__Your goal__
The part below that opens with the line containing "3: (371, 198)" and closes with the line containing "9: (195, 162)" should be copied exactly, minus any pictures.

[Saved entries]
◇ ◇ ◇ ◇

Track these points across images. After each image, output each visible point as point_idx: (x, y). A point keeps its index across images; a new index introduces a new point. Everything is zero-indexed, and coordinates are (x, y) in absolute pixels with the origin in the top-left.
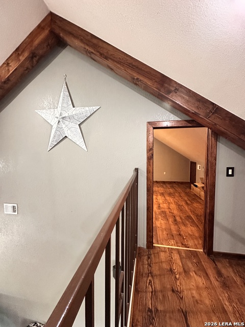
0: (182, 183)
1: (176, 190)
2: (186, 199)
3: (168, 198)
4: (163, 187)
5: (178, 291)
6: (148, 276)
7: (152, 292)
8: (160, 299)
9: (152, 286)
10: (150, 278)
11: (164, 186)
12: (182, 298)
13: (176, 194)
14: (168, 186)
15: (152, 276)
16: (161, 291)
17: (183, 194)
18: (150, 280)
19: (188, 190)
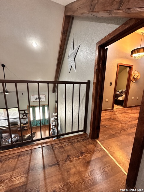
5: (69, 159)
6: (70, 143)
7: (62, 146)
8: (60, 150)
9: (65, 145)
10: (70, 144)
12: (66, 161)
15: (71, 144)
16: (65, 150)
18: (68, 144)
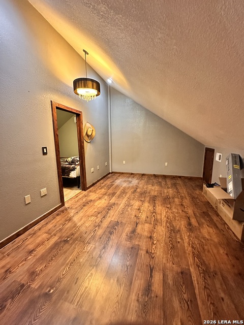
0: (191, 179)
1: (178, 192)
2: (190, 211)
3: (159, 208)
4: (160, 184)
11: (163, 183)
13: (176, 200)
14: (169, 182)
17: (187, 202)
19: (197, 192)
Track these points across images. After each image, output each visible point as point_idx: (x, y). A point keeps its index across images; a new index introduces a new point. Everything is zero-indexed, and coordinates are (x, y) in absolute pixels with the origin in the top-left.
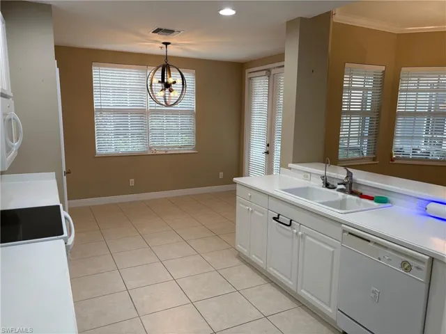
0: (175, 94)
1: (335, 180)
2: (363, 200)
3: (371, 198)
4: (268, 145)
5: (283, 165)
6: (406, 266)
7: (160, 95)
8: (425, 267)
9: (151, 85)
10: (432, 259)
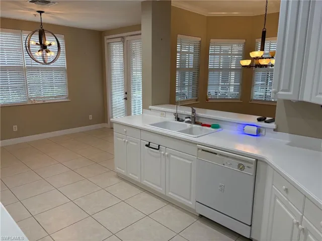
0: (51, 55)
1: (183, 115)
2: (204, 127)
3: (209, 126)
4: (126, 93)
5: (145, 107)
6: (241, 167)
7: (38, 55)
8: (253, 166)
9: (29, 47)
10: (257, 160)
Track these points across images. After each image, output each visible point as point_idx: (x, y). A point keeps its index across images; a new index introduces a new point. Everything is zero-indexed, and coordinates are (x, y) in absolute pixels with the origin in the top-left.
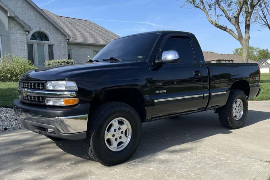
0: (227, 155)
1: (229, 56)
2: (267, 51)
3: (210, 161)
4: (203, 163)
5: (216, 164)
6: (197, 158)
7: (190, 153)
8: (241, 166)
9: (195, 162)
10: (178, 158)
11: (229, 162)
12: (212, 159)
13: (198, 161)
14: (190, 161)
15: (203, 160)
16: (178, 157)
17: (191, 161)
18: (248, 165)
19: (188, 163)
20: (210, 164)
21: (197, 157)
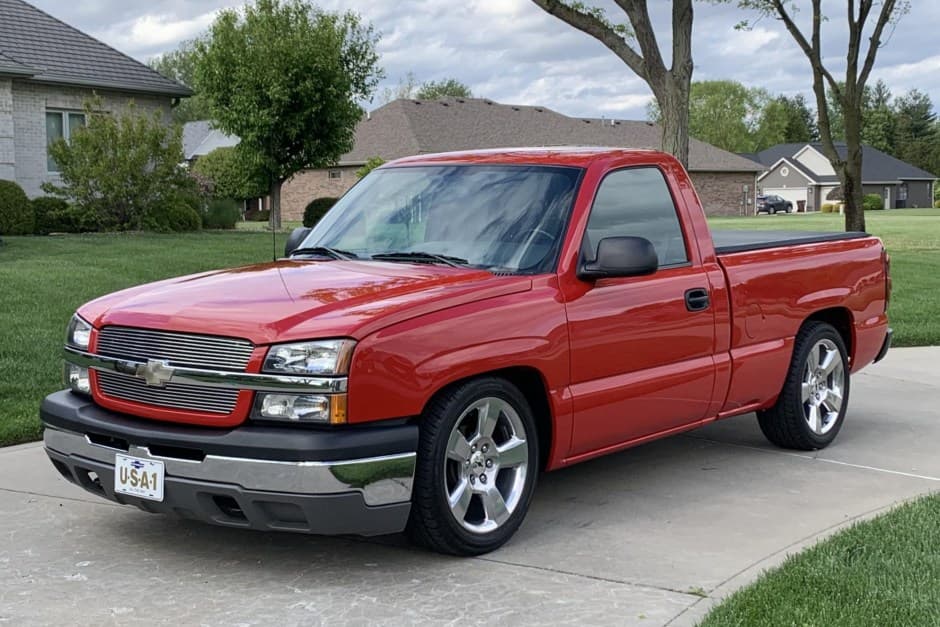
0: (557, 581)
1: (620, 127)
2: (801, 105)
3: (493, 606)
4: (466, 614)
5: (514, 614)
6: (445, 598)
7: (417, 581)
8: (601, 615)
9: (437, 612)
10: (372, 603)
11: (560, 602)
12: (500, 597)
13: (450, 607)
14: (418, 611)
15: (468, 604)
16: (374, 600)
17: (421, 610)
18: (624, 607)
19: (411, 617)
20: (491, 613)
21: (447, 594)
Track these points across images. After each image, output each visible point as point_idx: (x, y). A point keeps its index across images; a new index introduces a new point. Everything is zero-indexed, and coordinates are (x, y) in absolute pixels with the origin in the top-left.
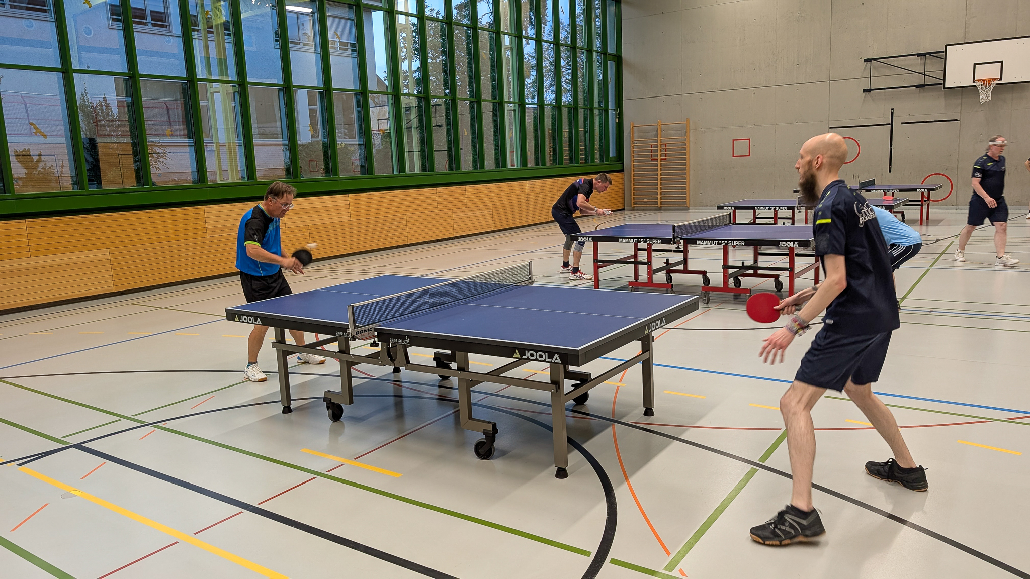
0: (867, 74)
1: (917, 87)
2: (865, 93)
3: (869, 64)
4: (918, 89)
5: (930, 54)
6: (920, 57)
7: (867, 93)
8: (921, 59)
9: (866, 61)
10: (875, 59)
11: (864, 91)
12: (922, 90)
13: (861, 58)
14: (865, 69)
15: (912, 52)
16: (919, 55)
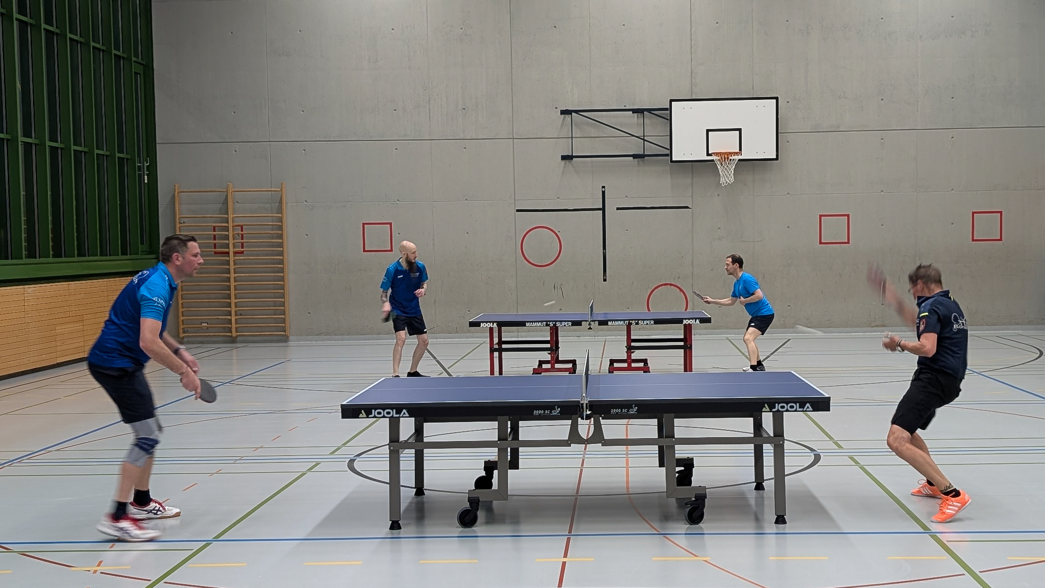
0: (566, 132)
1: (635, 156)
2: (563, 162)
3: (568, 118)
4: (636, 160)
5: (649, 110)
6: (636, 114)
7: (567, 161)
8: (638, 117)
9: (563, 112)
10: (577, 112)
11: (564, 158)
12: (641, 162)
13: (556, 108)
14: (562, 124)
15: (625, 106)
16: (635, 111)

◇ ◇ ◇ ◇

__Answer to this problem__
3: (371, 198)
4: (268, 145)
5: (283, 165)
6: (406, 266)
7: (160, 95)
8: (425, 267)
9: (151, 85)
10: (432, 259)
0: (51, 55)
1: (183, 115)
2: (204, 127)
3: (209, 126)
4: (126, 93)
5: (145, 107)
6: (241, 167)
7: (38, 55)
8: (253, 166)
9: (29, 47)
10: (257, 160)
Track these points across images. After each image, output each visible point as point_idx: (x, y). A point keeps its index across images; a new index introduces a new point. Everything is zero-indexed, and coordinates are (x, y) in absolute pixels with the origin in the top-left.
0: (227, 155)
1: (229, 56)
2: (267, 51)
3: (210, 161)
4: (203, 163)
5: (216, 164)
6: (197, 158)
7: (190, 153)
8: (241, 166)
9: (195, 162)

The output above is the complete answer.